Пробираясь к сестре через накиданные по телеге вещи, Федя должен был опереться на Маврицу и повалил её — девка глупо хихикнула. Она оправилась от оцепенелости, испуг её обрёл живые черты. Успокоило Маврицу то, что вырвались наконец со двора и видели впереди спасение — Петровские ворота, за которыми сразу поле. Едва ли она понимала в полной мере ужас, что ждал их ещё на въезде в башню, к которой стремились не только ближние посадские слободы, но и оставшийся за спиной город.

— Хозяин где? — крикнул Федя сестре, та по-прежнему стояла на коленях. Выкрики, вопли, свист и завывания ветра, гул огненной бури не позволяли говорить без надрыва.

— Там! — Не выпуская вожжи, Федька мотнула головой: там, за острожной стеной в поле. — Прохора выбрали атаманом. Они уходят на Дон. За Хомутовкой сбор. Ускакал верхом.

— А ты?

— Я остаюсь, — крикнула Федька к изрядному облегчению брата. Она подобрала поводья, чтобы в любое мгновение придержать лошадь, но едва ли была в этом необходимость: коняга не хуже людей чуяла, что творится, уши стояли торчком, тянула без понуканий и становилась вместе со всеми людьми и скотом. — Мне мальчика искать, Вешняка. Не могу без него уйти. Никак.

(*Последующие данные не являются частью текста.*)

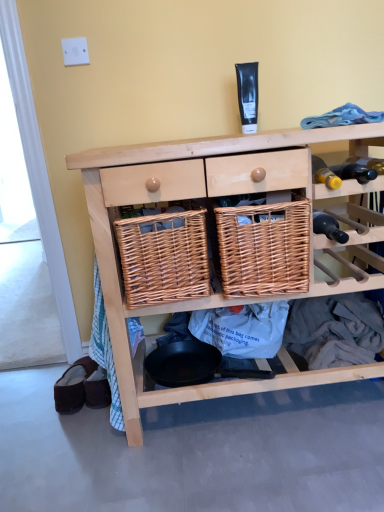
Question: Looking at the image, does natural wood wicker baskets at center seem bigger or smaller compared to brown suede slippers at lower left?

Choices:
 (A) big
 (B) small

Answer: (A)

Question: Is point (155, 175) positioned closer to the camera than point (72, 384)?

Choices:
 (A) closer
 (B) farther

Answer: (A)

Question: Estimate the real-world distances between objects in this image. Which object is closer to the natural wood wicker baskets at center?

Choices:
 (A) woven brown basket at center, which is counted as the second basket, starting from the left
 (B) black matte tube at upper center
 (C) brown suede slippers at lower left
 (D) woven brown basket at center, the 2th basket viewed from the right
 (E) black glass bottle at right

Answer: (A)

Question: Which of these objects is positioned closest to the woven brown basket at center, the 2th basket viewed from the right?

Choices:
 (A) brown suede slippers at lower left
 (B) natural wood wicker baskets at center
 (C) black matte tube at upper center
 (D) woven brown basket at center, which is counted as the second basket, starting from the left
 (E) black glass bottle at right

Answer: (D)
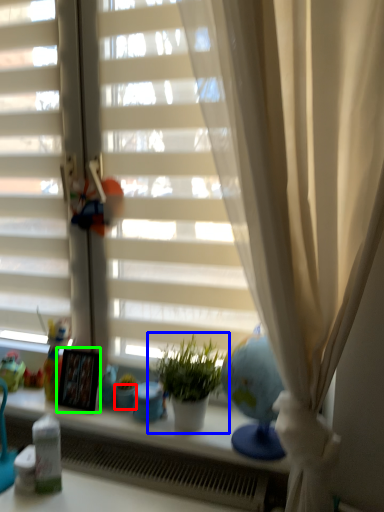
Question: Considering the real-world distances, which object is closest to glass vase (highlighted by a red box)? houseplant (highlighted by a blue box) or picture frame (highlighted by a green box).

Choices:
 (A) houseplant
 (B) picture frame

Answer: (B)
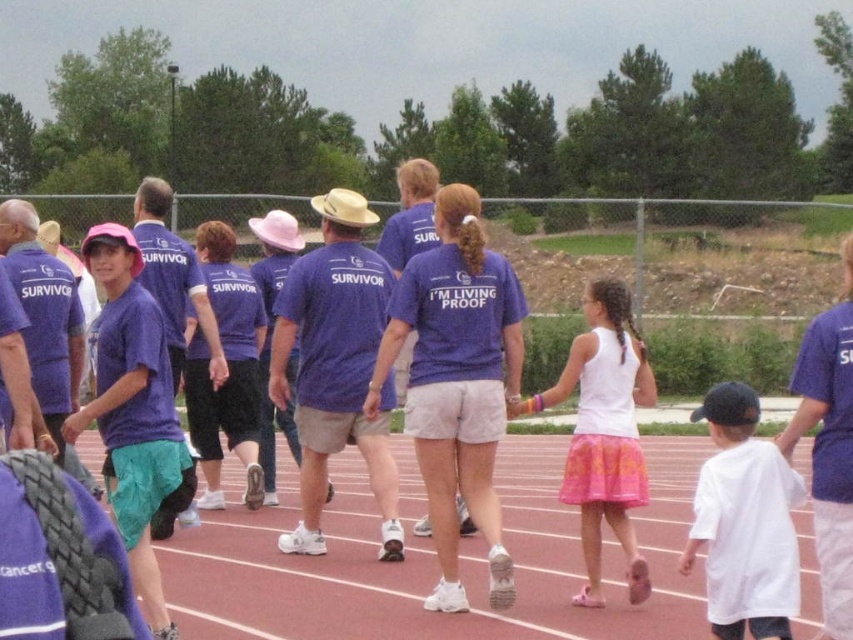
Who is higher up, matte purple shirt at center or white cotton shirt at lower right?

matte purple shirt at center is above.

Does point (125, 362) come in front of point (714, 481)?

That is False.

Between point (158, 316) and point (715, 541), which one is positioned in front?

Point (715, 541)

Find the location of a particular element. The height and width of the screenshot is (640, 853). matte purple shirt at center is located at coordinates (132, 408).

Does point (585, 630) come farther from viewer compared to point (593, 292)?

That is False.

The image size is (853, 640). Find the location of `red rubber track at center`. red rubber track at center is located at coordinates (434, 563).

The image size is (853, 640). What do you see at coordinates (434, 563) in the screenshot? I see `red rubber track at center` at bounding box center [434, 563].

The image size is (853, 640). I want to click on red rubber track at center, so click(x=434, y=563).

Is red rubber track at center smaller than matte purple shirt at center?

Yes.

Who is more distant from viewer, (625, 621) or (125, 342)?

Positioned behind is point (625, 621).

Locate an element on the screen. red rubber track at center is located at coordinates (434, 563).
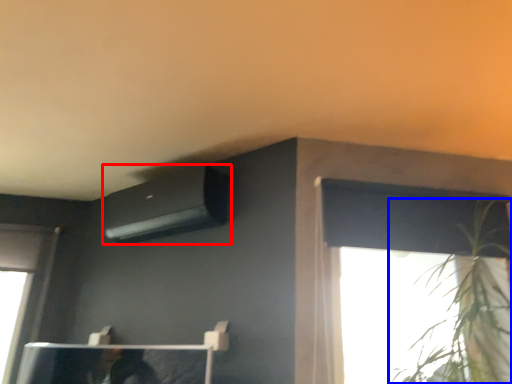
Question: Which object is closer to the camera taking this photo, air conditioning (highlighted by a red box) or houseplant (highlighted by a blue box)?

Choices:
 (A) air conditioning
 (B) houseplant

Answer: (B)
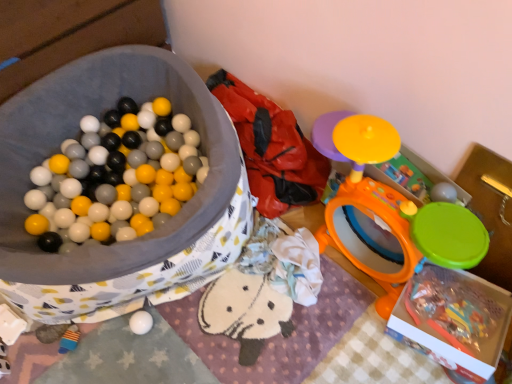
Find the location of a particular element. The image size is (512, 384). vacant area that is in front of smooth plastic toy at lower left, which ranks as the first toy in bottom-to-top order is located at coordinates (64, 369).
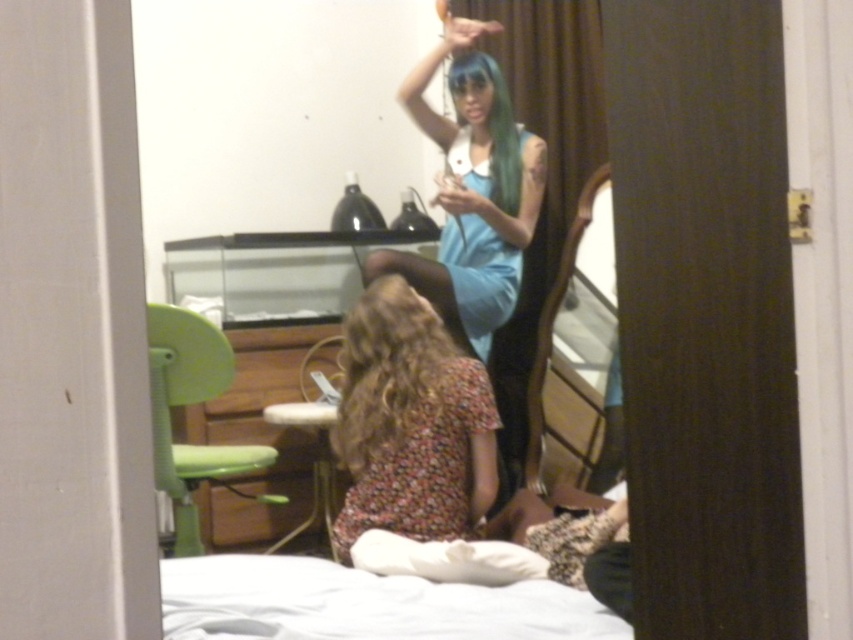
Can you confirm if curly brown hair at lower center is positioned to the left of wooden mirror at center?

Yes, curly brown hair at lower center is to the left of wooden mirror at center.

Describe the element at coordinates (386, 369) in the screenshot. The height and width of the screenshot is (640, 853). I see `curly brown hair at lower center` at that location.

Between point (352, 400) and point (579, 216), which one is positioned in front?

Point (352, 400)

Locate an element on the screen. curly brown hair at lower center is located at coordinates 386,369.

Does blue silk dress at center have a lesser height compared to curly brown hair at lower center?

In fact, blue silk dress at center may be taller than curly brown hair at lower center.

Who is shorter, blue silk dress at center or curly brown hair at lower center?

Standing shorter between the two is curly brown hair at lower center.

Find the location of a particular element. blue silk dress at center is located at coordinates (473, 189).

Is the position of floral fabric dress at center less distant than that of blue silky hair at upper center?

Yes, it is in front of blue silky hair at upper center.

Does floral fabric dress at center come behind blue silky hair at upper center?

No, floral fabric dress at center is closer to the viewer.

Is point (389, 497) closer to viewer compared to point (460, 67)?

Yes, it is.

Locate an element on the screen. floral fabric dress at center is located at coordinates (410, 424).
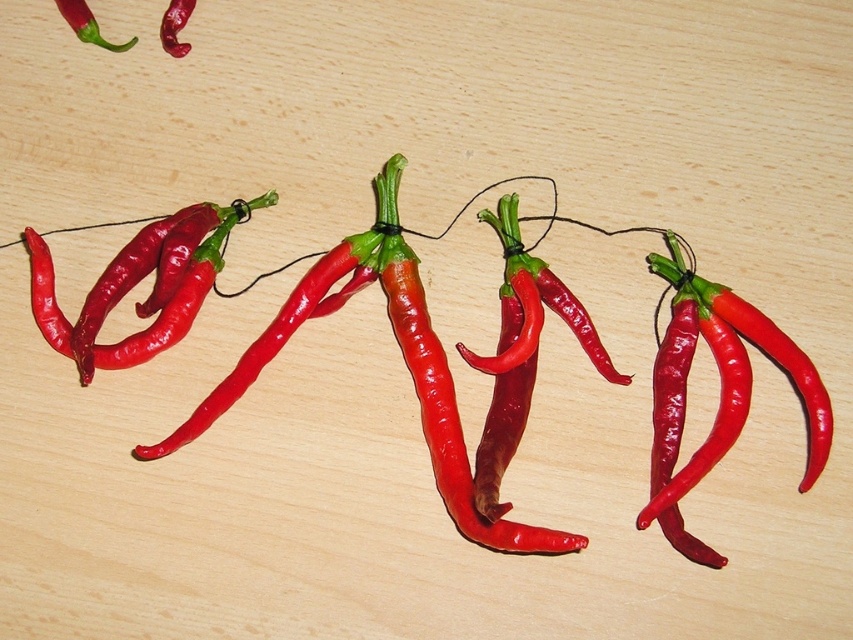
In the scene shown: Which of these two, matte red pepper at upper left or glossy red pepper at upper left, stands shorter?

matte red pepper at upper left

Between matte red pepper at upper left and glossy red pepper at upper left, which one is positioned higher?

glossy red pepper at upper left

Does point (84, 33) come farther from viewer compared to point (175, 3)?

No.

Image resolution: width=853 pixels, height=640 pixels. Identify the location of matte red pepper at upper left. (86, 24).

— Какого мальчика? — крикнул Федя. Он живо представил себе оборвыша.

— Вешняком зовут.

— Он кто?

Федька не отвечала.

— Кто он тебе?

Она как будто не знала, что сказать. Но прежде, чем Федя решился переспросить ещё раз, повернулась и в самое ухо крикнула:

— Родной!

«Родной» резануло. Не привык Федя, чтобы сестра бросалась словами. Хотелось сказать ей что-нибудь неприятное.

— Встретил я какого-то полоумного заморыша. Как сюда бежал, — начал Федя, не зная ещё, нужно ли говорить. — Так кинулся, ладно, что с ног не сбил. — Сестра обернулась, а Федя уставился вдаль, туда, где давились люди и скот. — По-моему, он больной. У него трясучка.